• [Entries taken from a collection]:

-.-.-

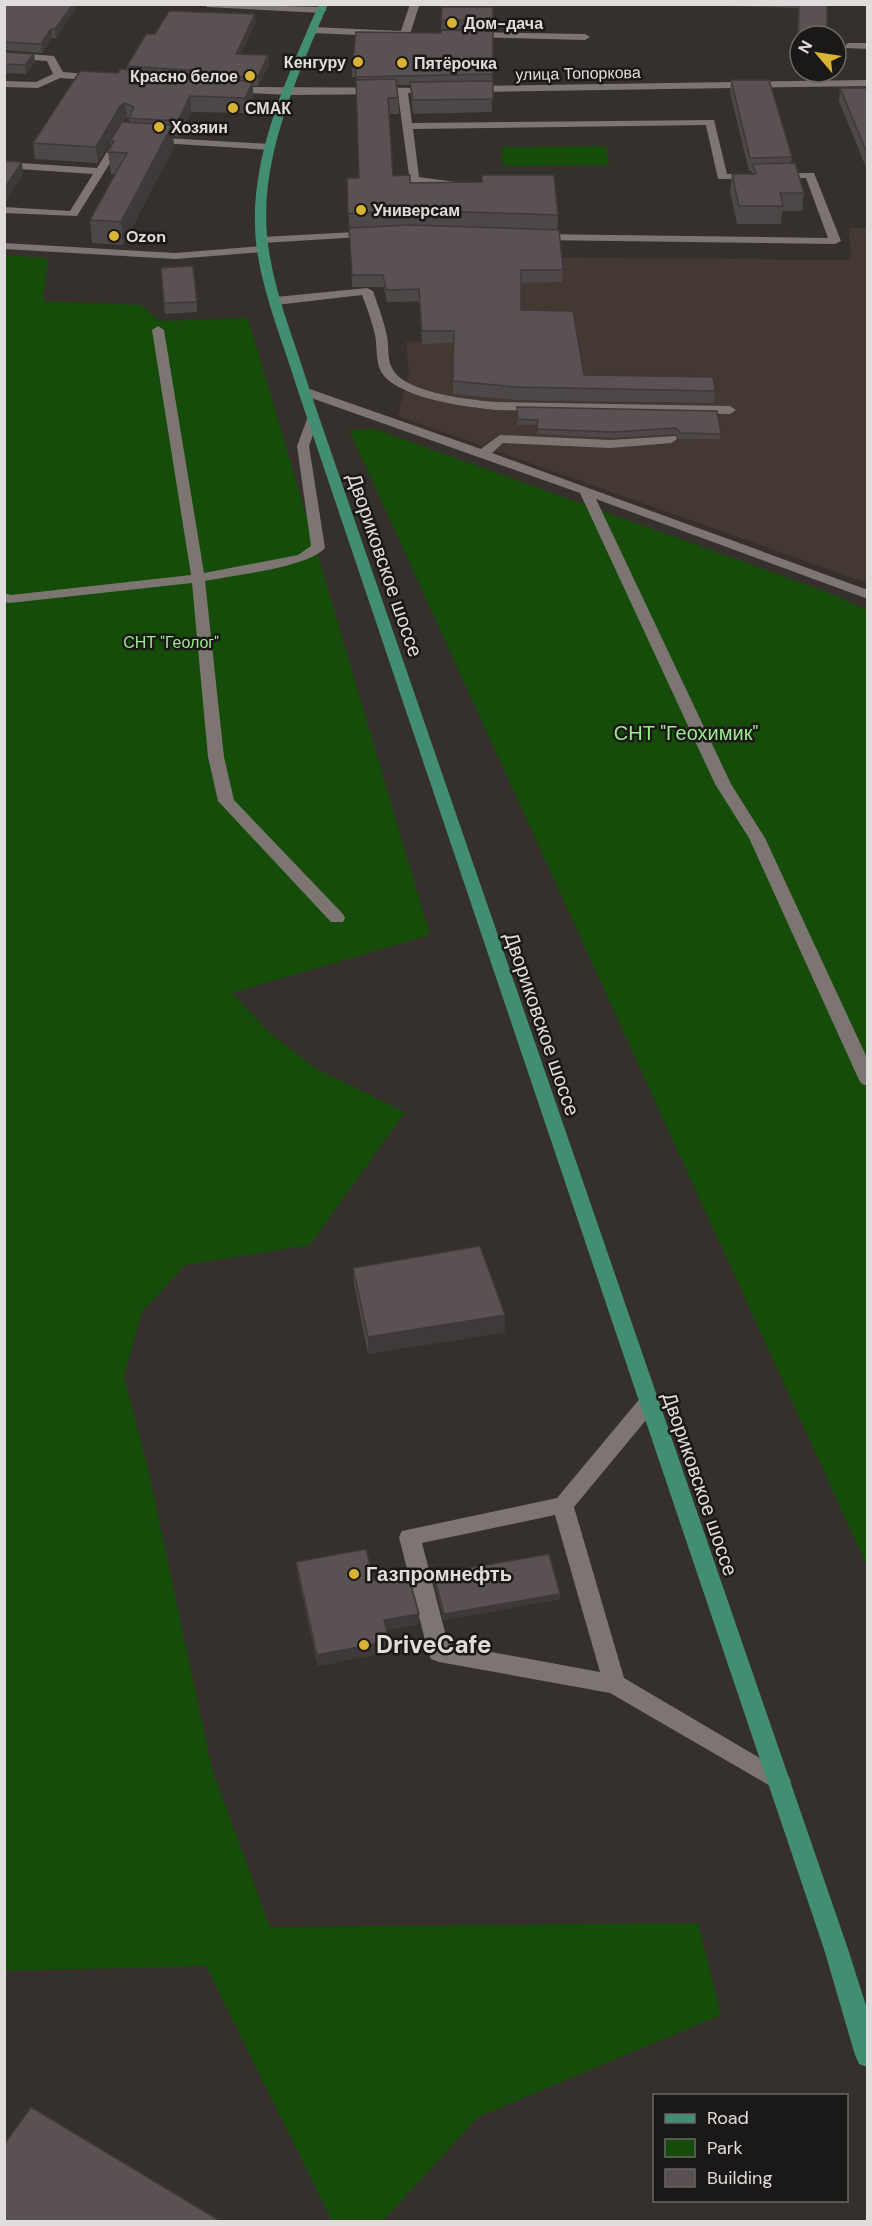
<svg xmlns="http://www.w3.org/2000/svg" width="872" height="2226" viewBox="0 0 872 2226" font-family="'DM Sans',sans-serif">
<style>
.built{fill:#443832}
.green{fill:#154c09}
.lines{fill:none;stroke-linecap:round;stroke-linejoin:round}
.minor{fill:#7c7572;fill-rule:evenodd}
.major{fill:#418e73;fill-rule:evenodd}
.wall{fill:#4d4747}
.shaded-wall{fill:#3f3939}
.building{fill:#5a5252;stroke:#3f3939;stroke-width:1.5}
.poi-dot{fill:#d9b334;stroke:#1b1917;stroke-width:2}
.labels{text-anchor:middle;stroke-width:5;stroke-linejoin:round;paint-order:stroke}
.far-poi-label{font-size:16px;font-weight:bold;fill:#e0dcdb;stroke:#1b1917;text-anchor:start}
.far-street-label{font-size:16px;fill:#e0dcdb;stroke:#1b1917}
.far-park-label{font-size:16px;fill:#9aeb8c;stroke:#1b1917}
.street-label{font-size:20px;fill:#e0dcdb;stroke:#1b1917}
.park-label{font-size:20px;fill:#9aeb8c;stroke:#1b1917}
.poi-label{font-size:20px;font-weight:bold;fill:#e0dcdb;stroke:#1b1917;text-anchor:start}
.near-poi-label{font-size:24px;font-weight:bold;fill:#e0dcdb;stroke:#1b1917;text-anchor:start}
</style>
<rect width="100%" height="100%" fill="#36302d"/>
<polygon class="built" points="867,227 867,583 398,416 409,371 406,342 422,341 419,302 387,302 385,294 498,257 851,260 849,228"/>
<g class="green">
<polygon points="606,146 609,165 503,166 501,147"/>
<polygon points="4,255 48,258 43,301 142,305 159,321 248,318 430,935 232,993 272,1035 318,1070 405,1112 310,1245 185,1265 142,1312 124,1377 148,1468 212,1769 270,1927 698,1923 721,2015 478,2117 383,2221 332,2221 206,1966 5,1971"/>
<polygon points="375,429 830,593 867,610 867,1566 349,430"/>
</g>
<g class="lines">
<g class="minor">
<polygon points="203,4 322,7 327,10 322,13 207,7"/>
<polygon points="410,4 419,6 410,34 405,37 312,33 307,30 312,27 401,31"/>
<polygon points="469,32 585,34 590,37 585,40 466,37 464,35"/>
<polygon points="849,43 868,43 868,49 846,48 846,44"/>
<polygon points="4,52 54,56 63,72 99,75 104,78 99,81 60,78 38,88 4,87 4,81 36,82 53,74 47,61 4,58"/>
<polygon points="868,80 868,86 470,92 465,89 470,86"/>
<polygon points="230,87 438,88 438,92 434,93 408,93 412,123 714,120 727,174 814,173 841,241 835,244 537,240 531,237 537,234 828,238 806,178 718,179 706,125 413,129 419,177 470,184 471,186 466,189 410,182 398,94 290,95 226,92 225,90"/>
<polygon points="120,136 125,139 77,216 4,213 4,207 70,211 93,174 4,168 4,162 97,168 116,137"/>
<polygon points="149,137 270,144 275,147 270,150 145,142 145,138"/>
<polygon points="374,231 378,232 378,236 262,243 256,240 262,237"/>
<polygon points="4,243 175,253 263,246 269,249 263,252 175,259 4,249"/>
<path d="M367,288l6,3c5,15 11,30 14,45 2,10 0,23 5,32 11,25 80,32 104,34l234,4 6,4 -6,4 -234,-4c-28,-3 -107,-12 -117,-43 -3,-10 -2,-22 -4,-32 -3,-14 -8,-27 -13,-40l-86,10 -6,-4 6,-4z"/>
<path d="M158,326l6,4 40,243 94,-18 13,-9 -14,-100 12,-32h8l2,3 -10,29 16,102c-18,20 -92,27 -120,33l19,176 10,43 109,114 2,4 -2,4h-12l-113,-121 -10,-44 -16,-174 -182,20 -6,-1v-9l7,2 180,-20 -39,-245z"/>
<polygon points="304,387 481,449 500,435 610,440 676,436 677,439 671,443 610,448 503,443 492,453 868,590 868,599 596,499 731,784 765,838 868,1060 868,1086 862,1084 859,1080 749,838 715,784 580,493 300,394 298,391"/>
<path d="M649,1394l7,2 3,6 -3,6 -82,99 50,171 163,96 4,7 -4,7 -8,3 -169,-98 -171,-31 -8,-3 -3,-7 -29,-115 3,-6 155,-33 85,-102zM555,1515l45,157 -152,-28 -26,-101z"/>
</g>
<path class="major" d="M319,4h9c-32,76 -73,162 -59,247 7,47 27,94 41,140l538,1558 20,63v55l-9,-3 -4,-9 -31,-106 -526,-1558c-14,-46 -34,-93 -41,-141 -12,-85 29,-170 62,-246z"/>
</g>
<g class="wall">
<polygon points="4,4 79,4 56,38 52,38 42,53 4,50"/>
<polygon points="725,4 828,4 828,9 800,36 800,55 797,55 798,8 725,6"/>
<polygon points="442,7 493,7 493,30 441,29"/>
<polygon points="255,14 256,22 240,54 268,55 269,64 258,86 253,86 253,96 246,113 191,112 179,137 173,136 174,147 123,245 92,243 90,220 115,175 111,174 108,152 111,148 110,141 129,122 129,119 127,118 121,122 98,163 35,159 33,143 127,70 127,66 155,34"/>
<polygon points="493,31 492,112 413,114 411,95 410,85 397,85 398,98 399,114 389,114 393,176 410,183 558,215 557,230 563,270 562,282 521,283 521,310 584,375 715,391 714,403 516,400 453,394 453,343 422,344 419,301 387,302 384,287 352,287 347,178 359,178 356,77 352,77 352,68 441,33"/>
<polygon points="4,52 35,62 26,74 4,73"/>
<polygon points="731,80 792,157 791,163 804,193 802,211 782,211 781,224 737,224 730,191 732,174 752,174 752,171 749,171 730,93"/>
<polygon points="840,88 867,88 867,170 839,101"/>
<polygon points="161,268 197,302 197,312 165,314"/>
<polygon points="517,407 721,434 720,439 679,439 676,434 613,438 537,434 538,425 517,425"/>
<polygon points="353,1268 505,1332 368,1354 354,1284"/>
<polygon points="296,1562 374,1580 419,1614 419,1624 386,1630 389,1652 318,1666 297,1572"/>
<polygon points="434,1574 560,1599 444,1620 434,1580"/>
</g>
<g class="shaded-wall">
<polygon points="73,4 79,4 56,38 55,29"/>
<polygon points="255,14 256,22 236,62 236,54"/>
<polygon points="51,29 52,38 42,53 41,44"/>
<polygon points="34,54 35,62 26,74 25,65"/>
<polygon points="268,55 269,64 258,86 258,77"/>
<polygon points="253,81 253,96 246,113 245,98"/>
<polygon points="190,96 191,112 179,137 178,121"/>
<polygon points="125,103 127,118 121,122 98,163 96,147 120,106"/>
<polygon points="172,125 174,147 123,245 121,222"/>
<polygon points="22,162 23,174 4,205 4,189"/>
<polygon points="505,1315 505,1332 368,1354 368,1337"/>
<polygon points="560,1594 560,1599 444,1620 444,1614"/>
<polygon points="419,1614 419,1624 384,1630 384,1620"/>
<polygon points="389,1641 389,1652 318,1666 317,1655"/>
</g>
<g class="building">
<polygon points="4,4 73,4 55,29 51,29 41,44 4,42"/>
<polygon points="799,4 827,4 827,36 800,36 800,43 798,43"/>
<polygon points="442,7 493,7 493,21 441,20"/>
<polygon points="169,11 255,14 236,54 268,55 258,77 219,76 201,71 127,66 146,34 155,34"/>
<polygon points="441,30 493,31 493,74 356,77 356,68 352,68 356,32 441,33"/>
<polygon points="4,52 34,54 25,65 4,64"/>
<polygon points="120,69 199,75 218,80 253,81 245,98 190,96 178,121 129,118 134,107 125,103 120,106 96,147 33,143 80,71 118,73"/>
<polygon points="396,79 398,98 388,98 393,176 410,175 410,183 482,182 482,175 554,175 558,215 410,210 348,214 347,178 359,178 356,80"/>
<polygon points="731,80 769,80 792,157 750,158"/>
<polygon points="493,81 493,99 413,100 410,82"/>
<polygon points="840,88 867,88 867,153"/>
<polygon points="122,122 172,125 121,222 90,220 127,153 108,152 114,141 110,141"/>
<polygon points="4,161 22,162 4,189"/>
<polygon points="795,163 804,193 780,193 783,206 739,206 732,174 756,174 753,164"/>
<polygon points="410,225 559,230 563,270 521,270 521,310 573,311 584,375 713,377 715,391 517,387 453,381 454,331 422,331 419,289 386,290 383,275 352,275 349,228"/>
<polygon points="193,266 197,302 164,303 161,268"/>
<polygon points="517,407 717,411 721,434 680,433 676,428 614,432 537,429 538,420 518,419"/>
<polygon points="480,1246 505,1315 368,1337 353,1268"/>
<polygon points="366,1549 374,1580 408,1574 419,1614 384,1620 389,1641 317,1655 296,1562"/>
<polygon points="549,1554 560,1594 444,1614 434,1574"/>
<polygon points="31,2107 222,2222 4,2222 4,2145"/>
</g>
<g class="poi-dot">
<circle cx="452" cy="23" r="6"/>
<circle cx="358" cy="62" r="6"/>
<circle cx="402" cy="63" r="6"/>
<circle cx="250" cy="76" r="6"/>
<circle cx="233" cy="108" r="6"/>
<circle cx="159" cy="127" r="6"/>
<circle cx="361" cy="210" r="6"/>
<circle cx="114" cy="236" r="6"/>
<circle cx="354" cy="1574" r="6"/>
<circle cx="364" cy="1645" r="6"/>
</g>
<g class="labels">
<g class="far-poi-label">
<text x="464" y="29">Дом-дача</text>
<text x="346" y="68" text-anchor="end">Кенгуру</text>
<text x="414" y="69">Пятёрочка</text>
<text x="238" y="82" text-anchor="end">Красно белое</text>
<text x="245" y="114">СМАК</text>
<text x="171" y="133">Хозяин</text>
<text x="373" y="216">Универсам</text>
<text x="126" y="242">Ozon</text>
</g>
<g class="far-street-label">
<text transform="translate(578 73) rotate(-1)" y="6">улица Топоркова</text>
</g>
<g class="far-park-label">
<text x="171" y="648">СНТ "Геолог"</text>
</g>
<g class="street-label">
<text transform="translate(385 565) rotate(71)" y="7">Двориковское шоссе</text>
<text transform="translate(542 1024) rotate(71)" y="7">Двориковское шоссе</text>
<text transform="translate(700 1484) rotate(71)" y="7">Двориковское шоссе</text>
</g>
<g class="park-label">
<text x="686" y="740">СНТ "Геохимик"</text>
</g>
<g class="poi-label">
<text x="366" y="1581">Газпромнефть</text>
</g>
<g class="near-poi-label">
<text x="376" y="1653">DriveCafe</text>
</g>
</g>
<rect width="872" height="2226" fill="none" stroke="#e0dcdb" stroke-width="12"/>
<rect x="653" y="2094" width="195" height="108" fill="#1b1917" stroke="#6a6765" stroke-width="1.5"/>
<rect x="665" y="2114" width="30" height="9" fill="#418e73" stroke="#6a6765" stroke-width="1.5"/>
<text x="707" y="2124" font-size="18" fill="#e0dcdb">Road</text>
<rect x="665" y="2139" width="30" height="18" fill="#154c09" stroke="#6a6765" stroke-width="1.5"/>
<text x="707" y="2154" font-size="18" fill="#e0dcdb">Park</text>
<rect x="665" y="2169" width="30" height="18" fill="#5a5252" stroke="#6a6765" stroke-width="1.5"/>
<text x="707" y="2184" font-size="18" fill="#e0dcdb">Building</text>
<g transform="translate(818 54) rotate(299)"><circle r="28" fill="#1b1917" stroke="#6a6765" stroke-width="1.5"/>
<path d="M0-4.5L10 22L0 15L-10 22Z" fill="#d9b334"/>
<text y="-9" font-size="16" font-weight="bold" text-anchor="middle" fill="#e0dcdb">N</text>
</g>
</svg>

-.-.-

In the records above, find each line with the string "rule" and list it.

.minor{fill:#7c7572;fill-rule:evenodd}
.major{fill:#418e73;fill-rule:evenodd}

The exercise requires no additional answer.